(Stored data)
____

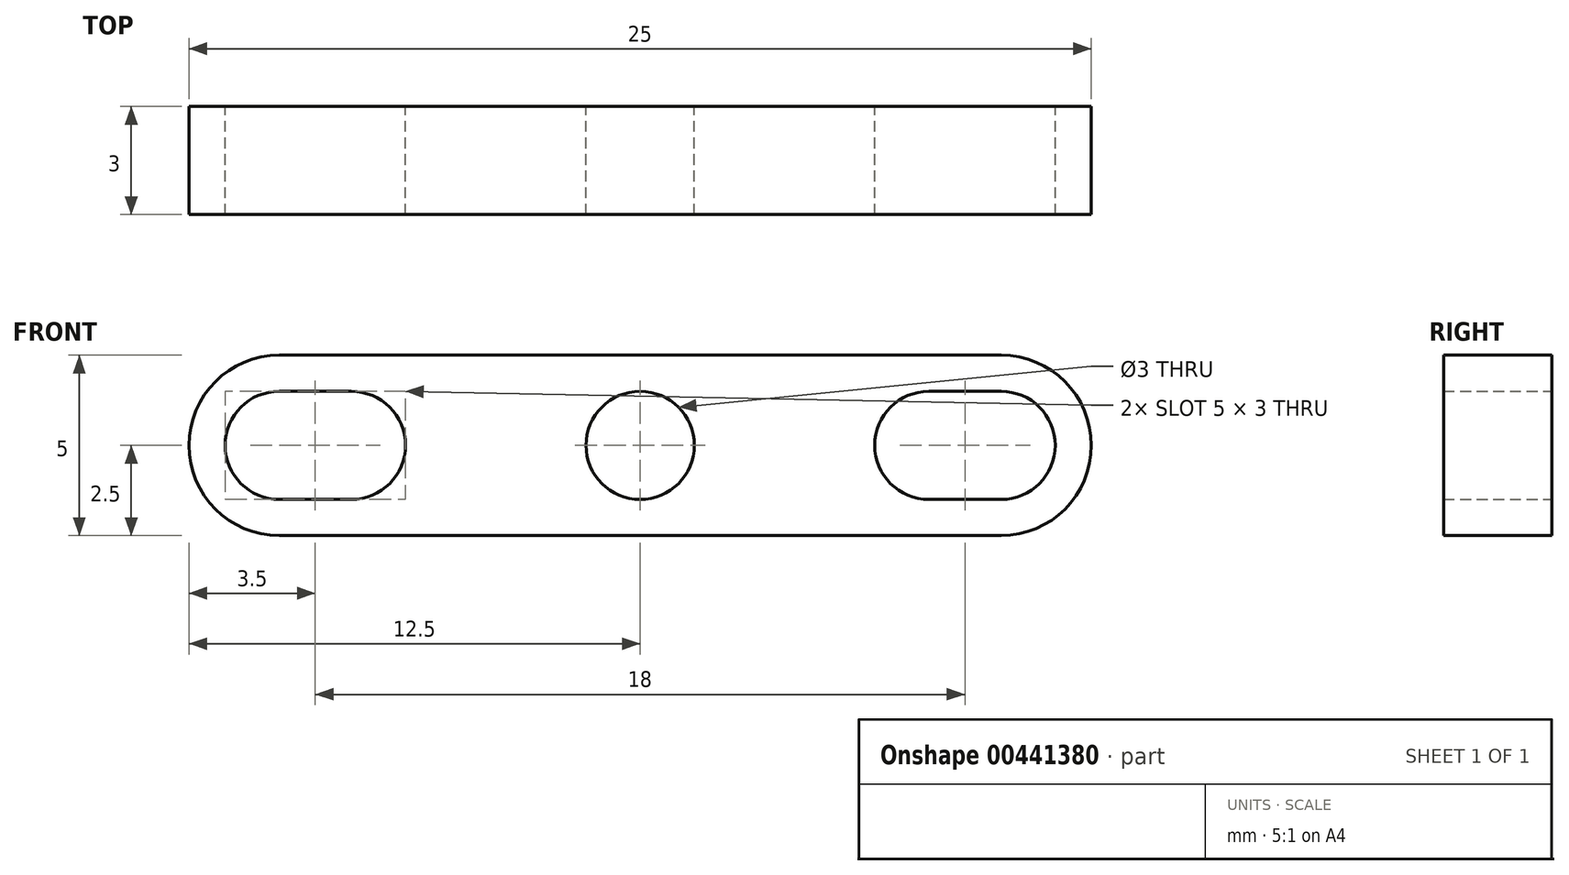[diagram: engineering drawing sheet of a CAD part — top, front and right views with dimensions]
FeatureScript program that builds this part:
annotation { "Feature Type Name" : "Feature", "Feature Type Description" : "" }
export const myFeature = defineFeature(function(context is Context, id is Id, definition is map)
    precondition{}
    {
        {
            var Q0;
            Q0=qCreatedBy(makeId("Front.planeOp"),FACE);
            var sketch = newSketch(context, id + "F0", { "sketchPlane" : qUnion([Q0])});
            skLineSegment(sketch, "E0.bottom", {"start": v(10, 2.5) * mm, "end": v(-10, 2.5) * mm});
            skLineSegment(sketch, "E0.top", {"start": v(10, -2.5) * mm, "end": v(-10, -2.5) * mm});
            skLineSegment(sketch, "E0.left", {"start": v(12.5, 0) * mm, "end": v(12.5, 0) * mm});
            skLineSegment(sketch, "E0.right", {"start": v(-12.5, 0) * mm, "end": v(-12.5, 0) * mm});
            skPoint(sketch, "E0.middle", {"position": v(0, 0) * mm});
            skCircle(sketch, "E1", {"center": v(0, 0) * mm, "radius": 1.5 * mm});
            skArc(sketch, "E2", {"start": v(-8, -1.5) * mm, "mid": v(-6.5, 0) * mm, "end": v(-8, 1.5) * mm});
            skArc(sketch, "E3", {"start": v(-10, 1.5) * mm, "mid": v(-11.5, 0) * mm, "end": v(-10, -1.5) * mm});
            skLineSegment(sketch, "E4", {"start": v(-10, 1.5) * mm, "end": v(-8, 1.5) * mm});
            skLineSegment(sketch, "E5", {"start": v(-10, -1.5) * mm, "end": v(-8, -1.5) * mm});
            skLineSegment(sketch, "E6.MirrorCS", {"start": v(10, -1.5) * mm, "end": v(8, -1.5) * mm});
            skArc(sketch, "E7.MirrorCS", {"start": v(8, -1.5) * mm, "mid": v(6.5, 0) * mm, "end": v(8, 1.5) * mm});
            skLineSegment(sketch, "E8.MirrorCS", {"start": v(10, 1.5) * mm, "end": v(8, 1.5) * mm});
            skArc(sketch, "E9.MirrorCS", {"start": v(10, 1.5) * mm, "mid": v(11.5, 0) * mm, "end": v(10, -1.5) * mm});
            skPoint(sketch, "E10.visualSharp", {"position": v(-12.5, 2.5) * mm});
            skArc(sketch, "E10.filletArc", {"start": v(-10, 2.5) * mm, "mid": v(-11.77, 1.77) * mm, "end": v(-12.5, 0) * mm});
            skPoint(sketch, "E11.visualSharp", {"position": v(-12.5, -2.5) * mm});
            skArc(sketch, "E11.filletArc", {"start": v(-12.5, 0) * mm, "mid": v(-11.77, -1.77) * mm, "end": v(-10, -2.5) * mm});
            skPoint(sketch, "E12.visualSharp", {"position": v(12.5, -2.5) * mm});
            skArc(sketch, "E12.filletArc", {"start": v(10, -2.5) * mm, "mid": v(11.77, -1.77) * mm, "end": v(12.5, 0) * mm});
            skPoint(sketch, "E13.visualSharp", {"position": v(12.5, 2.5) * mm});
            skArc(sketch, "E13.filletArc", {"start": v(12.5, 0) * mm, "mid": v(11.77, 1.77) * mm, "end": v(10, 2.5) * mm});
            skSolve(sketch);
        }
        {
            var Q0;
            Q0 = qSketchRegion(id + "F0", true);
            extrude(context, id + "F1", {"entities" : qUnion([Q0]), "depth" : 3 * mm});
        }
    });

____

PROMPT => Extract every line from the items above that contains the string "visualSharp", matching case exactly.

WORKED SOLUTION =>
            skPoint(sketch, "E10.visualSharp", {"position": v(-12.5, 2.5) * mm});
            skPoint(sketch, "E11.visualSharp", {"position": v(-12.5, -2.5) * mm});
            skPoint(sketch, "E12.visualSharp", {"position": v(12.5, -2.5) * mm});
            skPoint(sketch, "E13.visualSharp", {"position": v(12.5, 2.5) * mm});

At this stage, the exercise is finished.